Web interface edit records
---*---
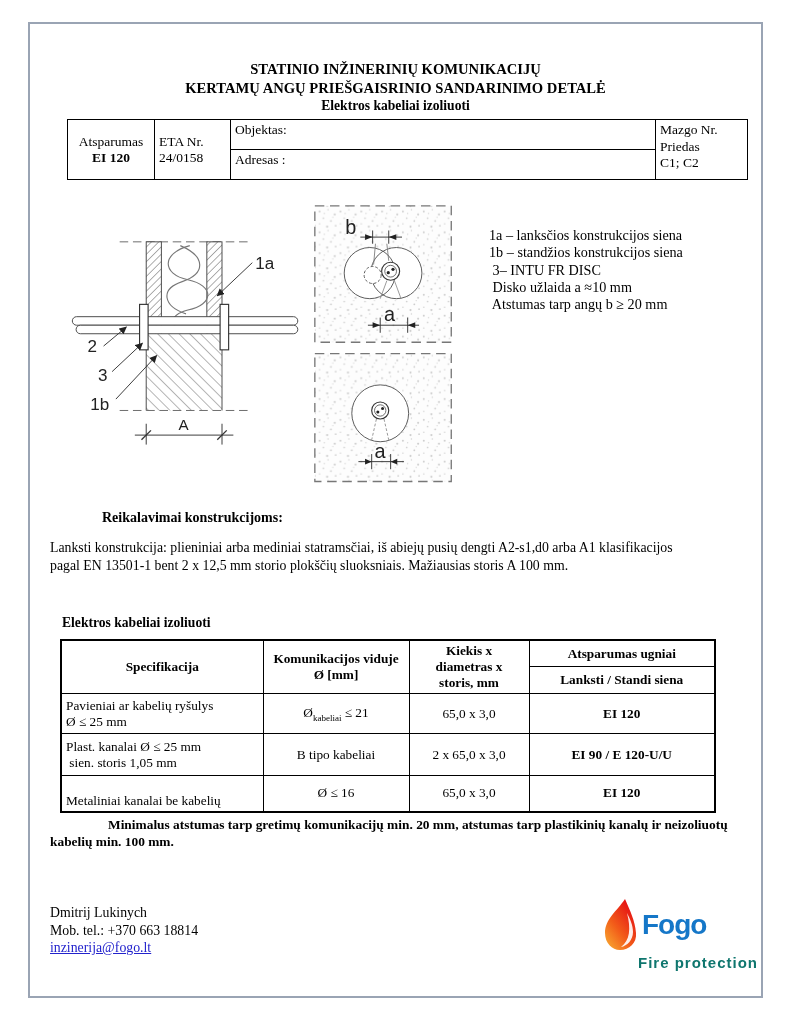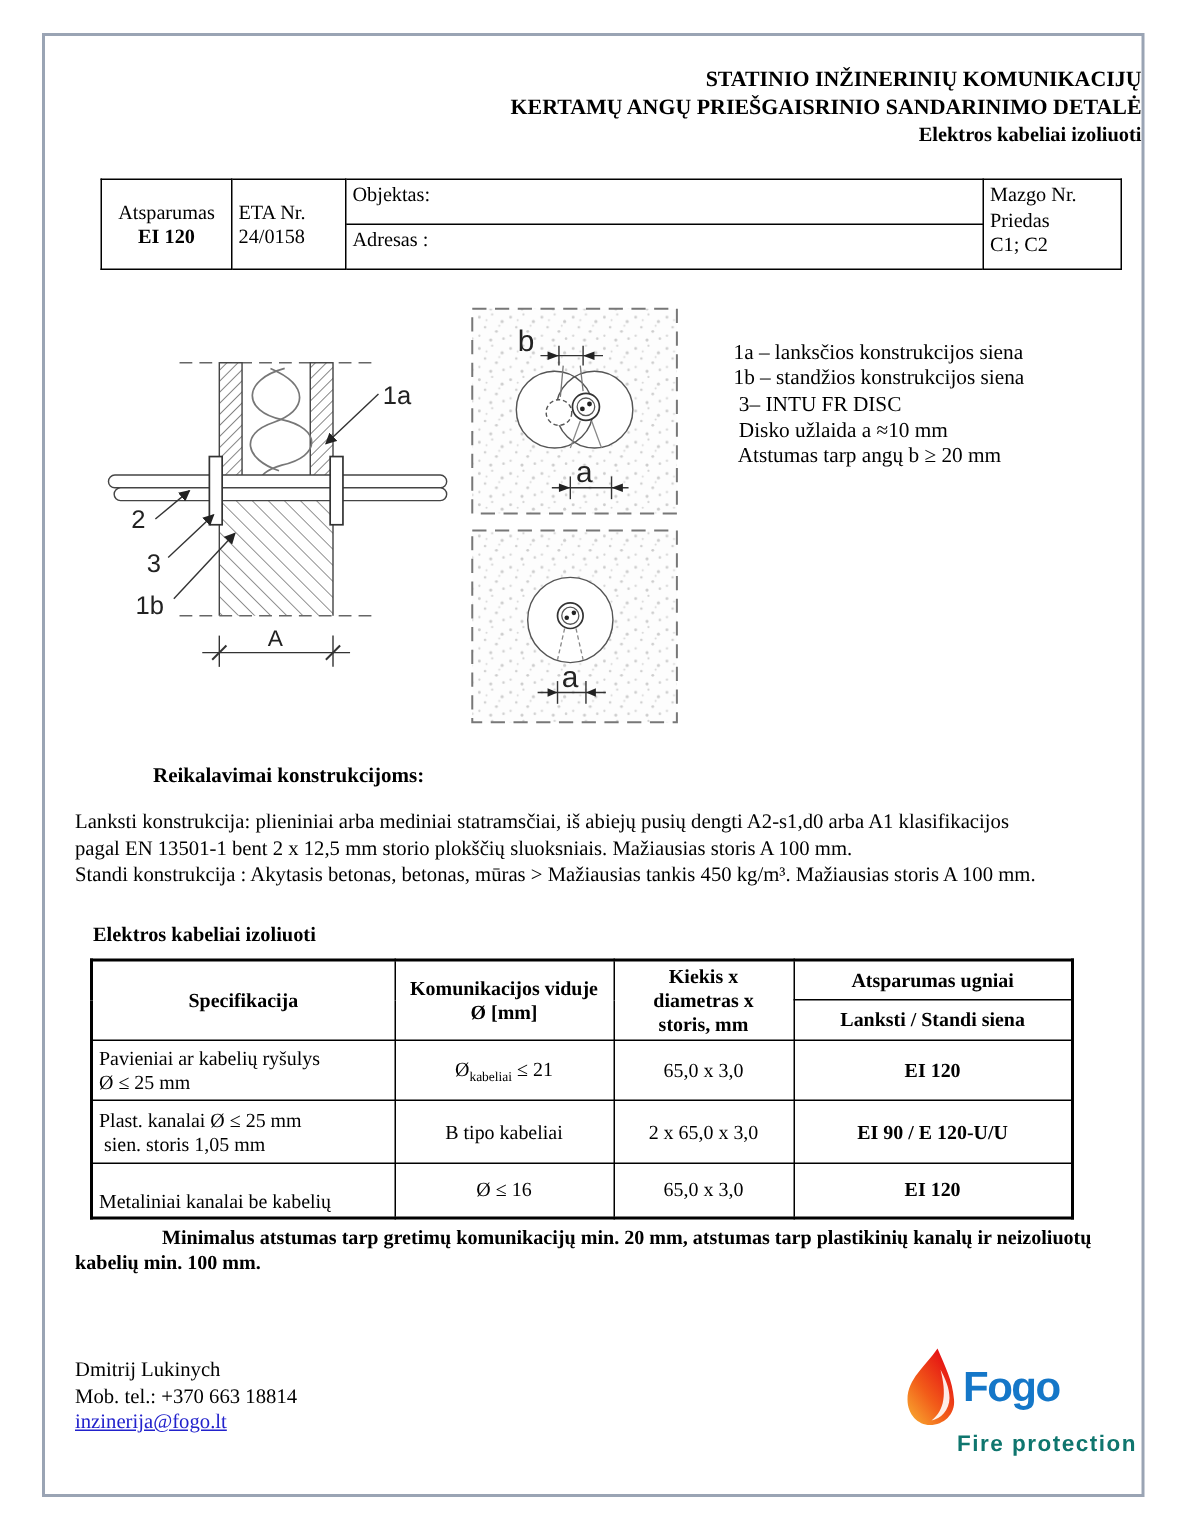--- a/index.html
+++ b/index.html
@@ -7,21 +7,21 @@
   body {
     width:791px; height:1024px; position:relative;
     font-family:"Liberation Serif","DejaVu Serif",serif;
     color:#000;
   }
   .page {
     position:absolute; left:28px; top:22px; width:735px; height:976px;
     border:2px solid #9aa4b4; background:#fff;
   }
   
-  .title-block { position:absolute; top:20px; left:0; width:100%; text-align:right; font-weight:bold; }
+  .title-block { position:absolute; top:36px; left:0; width:100%; text-align:center; font-weight:bold; }
   .title-line1, .title-line2 { font-size:14.6px; line-height:18.5px; }
   .title-line3 { font-size:13.6px; line-height:18px; }
   
   table { border-collapse:collapse; }
   .hdr-table { position:absolute; left:37px; top:95px; width:680px; table-layout:fixed; }
   .hdr-table td { border:1px solid #000; vertical-align:top; font-size:13.5px; padding:2px 4px; }
   .hdr-table .c-resist { width:87px; text-align:center; vertical-align:middle; }
   .hdr-table .c-eta { width:76px; vertical-align:middle; }
   .hdr-table .c-obj { width:425px; height:30px; }
   .hdr-table .c-node { width:92px; line-height:16.5px; }
@@ -214,21 +214,20 @@
     <div>1b – standžios konstrukcijos siena</div>
     <div> 3– INTU FR DISC</div>
     <div> Disko užlaida a ≈10 mm</div>
     <div> Atstumas tarp angų b ≥ 20 mm</div>
   </div>
 
   <div class="req-heading">Reikalavimai konstrukcijoms:</div>
   <div class="req-text">
     <div>Lanksti konstrukcija: plieniniai arba mediniai statramsčiai, iš abiejų pusių dengti A2-s1,d0 arba A1 klasifikacijos</div>
     <div>pagal EN 13501-1 bent 2 x 12,5 mm storio plokščių sluoksniais. Mažiausias storis A 100 mm.</div>
-    <div>Standi konstrukcija : Akytasis betonas, betonas, mūras &gt; Mažiausias tankis 450 kg/m³. Mažiausias storis A  100 mm.</div>
   </div>
 
   <div class="spec-heading">Elektros kabeliai izoliuoti</div>
   <table class="spec-table">
     <tbody>
         <tr>
       <th class="col-spec" rowspan="2">Specifikacija</th>
       <th class="col-comm" rowspan="2">Komunikacijos viduje
 Ø [mm]</th>
       <th class="col-qty" rowspan="2">Kiekis x

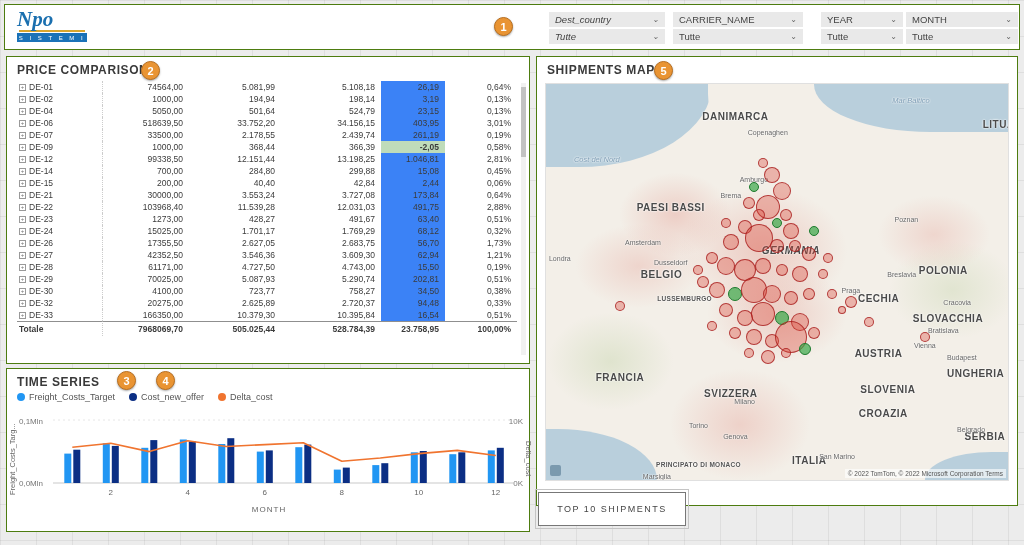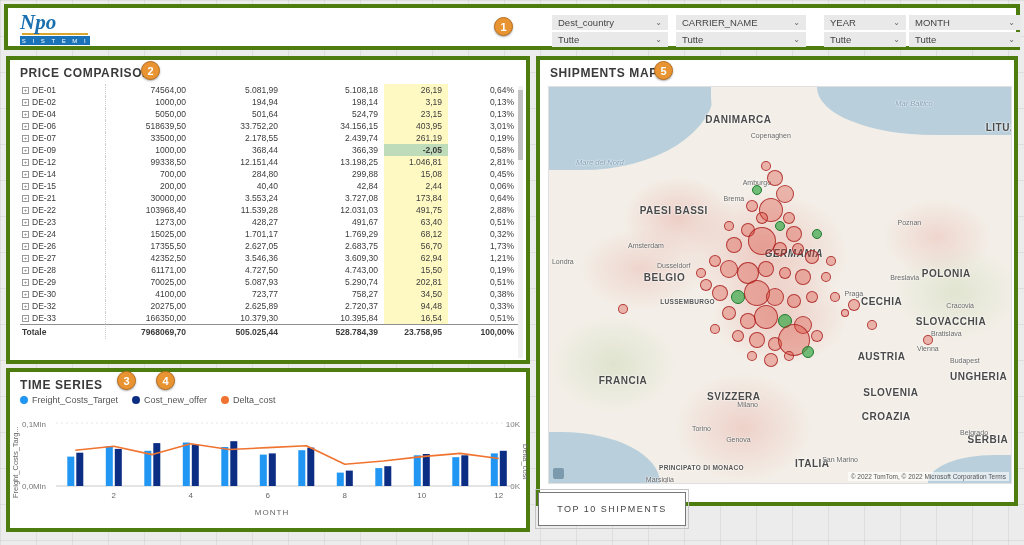--- a/index.html
+++ b/index.html
@@ -4,52 +4,52 @@
 <style>
   *{margin:0;padding:0;box-sizing:border-box;}
   html,body{width:1024px;height:545px;}
   body{
     font-family:"Liberation Sans",sans-serif;color:#333;position:relative;overflow:hidden;
     background-color:#ececec;
     background-image:linear-gradient(to right, rgba(0,0,0,0.06) 1px, transparent 1px),
                      linear-gradient(to bottom, rgba(0,0,0,0.06) 1px, transparent 1px);
     background-size:36px 36px;
   }
-  .card{position:absolute;background:#fff;border:4px solid #4d7c0f;}
+  .card{position:absolute;background:#fff;border:1px solid #4d7c0f;}
   .sec-title{position:absolute;left:10px;top:6px;font-size:12px;font-weight:bold;color:#3a3a3a;letter-spacing:0.6px;}
 
   
   .topbar{left:4px;top:4px;width:1016px;height:46px;}
   .logo{position:absolute;left:12px;top:4px;width:90px;}
   .logo-npo{font-family:"Liberation Serif",serif;font-style:italic;font-weight:bold;font-size:21px;color:#1a6faf;line-height:21px;}
   .logo-gold{width:66px;height:2px;background:#d9a62e;margin:0 0 1px 2px;}
   .logo-bar{width:70px;background:#1a72b8;color:#fff;font-size:6px;letter-spacing:2.5px;text-align:center;padding:1.5px 0 1px 0;}
   .slicer{position:absolute;top:7px;font-size:9.5px;color:#444;}
   .srow{background:#e9e9e9;height:15px;display:flex;align-items:center;justify-content:space-between;padding:0 6px;margin-bottom:2px;}
   .srow .chev{font-size:8px;color:#666;line-height:8px;}
-  .s1{left:544px;width:116px;}
+  .s1{left:544px;width:116px;font-style:italic;}
   .s2{left:668px;width:130px;}
   .s3{left:816px;width:82px;}
   .s4{left:901px;width:112px;}
 
   
   .badge{position:absolute;width:19px;height:19px;border-radius:50%;background:#e99433;border:1px solid #b96f1f;
          color:#fff;font-size:11px;font-weight:bold;display:flex;align-items:center;justify-content:center;
          box-shadow:0 1px 2px rgba(0,0,0,0.35);z-index:50;}
   .b1{left:494px;top:17px;} .b2{left:141px;top:61px;} .b3{left:117px;top:371px;} .b4{left:156px;top:371px;} .b5{left:654px;top:61px;}
 
   
   .price-card{left:6px;top:56px;width:524px;height:308px;}
   .ptable{position:absolute;left:10px;top:24px;width:500px;}
   .prow{display:grid;grid-template-columns:86px 86px 92px 100px 64px 72px;}
   .prow span{display:block;text-align:right;padding-right:6px;font-size:8.5px;line-height:12px;color:#3b3b3b;white-space:nowrap;overflow:hidden;}
   .prow .route{text-align:left;padding-left:2px;border-right:1px dotted #ccc;}
   .phead span{font-size:8px;font-weight:bold;color:#444;line-height:15px;border-bottom:1px solid #b5b5b5;}
   .exp{display:inline-block;width:7px;height:7px;border:1px solid #999;color:#777;font-size:6px;line-height:5px;text-align:center;margin-right:3px;vertical-align:1px;font-style:normal;}
-  .delta-cell{background:#fef9c3;}
+  .delta-cell{background:#3b82f6;}
   .delta-neg{background:#bfdcba;font-weight:bold;}
   .total span{font-weight:bold;border-top:1px solid #8f8f8f;line-height:14px;}
   .sort{font-size:5px;color:#333;margin-left:2px;}
   .vscroll{position:absolute;right:3px;top:26px;width:5px;height:272px;background:#f1f1f1;}
   .vscroll .thumb{position:absolute;top:4px;left:0;width:5px;height:70px;background:#c2c2c2;}
 
   
   .time-card{left:6px;top:368px;width:524px;height:164px;}
   .legend{position:absolute;left:10px;top:23px;display:flex;gap:14px;font-size:9px;color:#555;align-items:flex-start;}
   .litem{display:flex;align-items:center;gap:4px;}
@@ -399,21 +399,21 @@
   <div class="sec-title">SHIPMENTS MAP</div>
   <div class="map-canvas">
     <div class="sea sea-north"></div>
     <div class="sea sea-baltic"></div>
     <div class="land-dk"></div>
     <div class="sea sea-med"></div>
     <div class="sea sea-adriatic"></div>
     <div class="bing-logo"></div>
     <div class="map-attr">© 2022 TomTom, © 2022 Microsoft Corporation Terms</div>
   <span class="mlabel water" style="left: 79%; top: 4%;">Mar Baltico</span>
-      <span class="mlabel water" style="left: 11%; top: 19%;">Mare del Nord</span>
+      <span class="mlabel water" style="left: 11%; top: 19%;">Cost del Nord</span>
       <span class="mlabel country" style="left: 41%; top: 8%;">DANIMARCA</span>
       <span class="mlabel country" style="left: 100%; top: 10%;">LITUANIA</span>
       <span class="mlabel country" style="left: 27%; top: 31%;">PAESI BASSI</span>
       <span class="mlabel country" style="left: 86%; top: 38%; margin-top: 36px;">POLONIA</span>
       <span class="mlabel country" style="left: 53%; top: 42%; font-style: italic;">GERMANIA</span>
       <span class="mlabel country" style="left: 25%; top: 48%;">BELGIO</span>
       <span class="mlabel country-sm" style="left: 30%; top: 54%;">LUSSEMBURGO</span>
       <span class="mlabel country" style="left: 72%; top: 54%;">CECHIA</span>
       <span class="mlabel country" style="left: 87%; top: 59%;">SLOVACCHIA</span>
       <span class="mlabel country" style="left: 72%; top: 68%;">AUSTRIA</span>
---*---
Track down all lines above with the string "logo" and copy them.

__Response area__:
   .logo{position:absolute;left:12px;top:4px;width:90px;}
   .logo-npo{font-family:"Liberation Serif",serif;font-style:italic;font-weight:bold;font-size:21px;color:#1a6faf;line-height:21px;}
   .logo-gold{width:66px;height:2px;background:#d9a62e;margin:0 0 1px 2px;}
   .logo-bar{width:70px;background:#1a72b8;color:#fff;font-size:6px;letter-spacing:2.5px;text-align:center;padding:1.5px 0 1px 0;}
     <div class="bing-logo"></div>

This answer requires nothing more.